A finance agent fetches all invoices from an accounting API and needs to isolate the ones that are overdue and above a minimum amount before passing them to a model for follow-up email drafting. Agent flow:
Input → Fetch Invoices (HTTP) → Filter → Draft Emails (AI Model)
Filter configuration:
SettingValue
Input{{Steps.Fetch_Invoices.Output.Body.data.invoices}}
Logical operatorAND
Conditions:
#Field pathOperatorValueCase sensitive
1statusEqualsoverdueOff
2amountGreater Than500
3contact.emailIs Not Empty
What happens at runtime: Given this input:
[
  { "id": "INV-001", "status": "overdue", "amount": 1200, "contact": { "email": "jane@acme.com" } },
  { "id": "INV-002", "status": "paid", "amount": 800, "contact": { "email": "bob@corp.io" } },
  { "id": "INV-003", "status": "overdue", "amount": 300, "contact": { "email": "sue@example.com" } },
  { "id": "INV-004", "status": "overdue", "amount": 950, "contact": {} }
]
The Filter step returns:
[
  { "id": "INV-001", "status": "overdue", "amount": 1200, "contact": { "email": "jane@acme.com" } }
]
  • INV-002 is excluded: status is paid (fails condition 1)

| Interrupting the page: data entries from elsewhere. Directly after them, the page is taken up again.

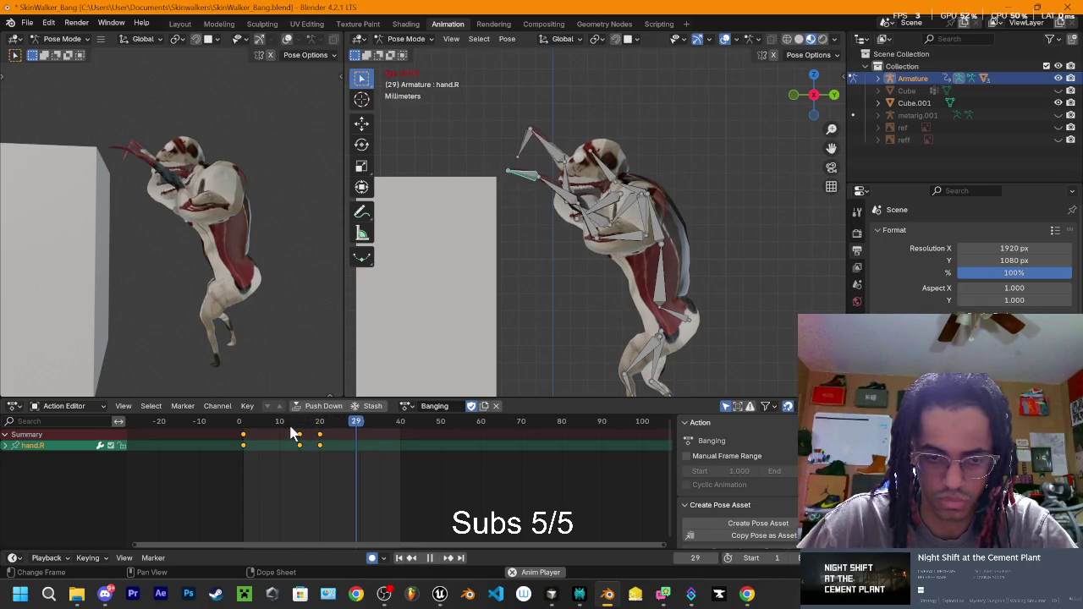
Step: Preview the arm motion and slide the right hand's frame-17 keys to frame 10
mouse_move(307, 425)
left_mouse_down()
mouse_move(273, 428)
mouse_move(339, 431)
left_mouse_up()
key("space")
left_click(309, 446)
key("space")
key("space")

  • INV-003 is excluded: amount is 300, below the 500 threshold (fails condition 2)
  • INV-004 is excluded: contact.email is empty (fails condition 3)
The AI Model step downstream receives only the qualifying invoice and drafts a follow-up email.

Tips

Use OR logic when you want to catch multiple categories at once. For example, to find invoices that are either overdue or disputed, set the logical operator to OR and add two conditions on the status field.
Chain a Filter step before a Sort step to first narrow down the data, then order the results. This keeps token usage low when the sorted output is passed to a model.
The input must be a JSON array. If your expression resolves to a single object or a primitive value, the step throws an error. If your upstream step returns a JSON object with an array inside it, reference the array field directly — for example, {{Steps.API.Output.Body.data.items}} instead of {{Steps.API.Output.Body}}.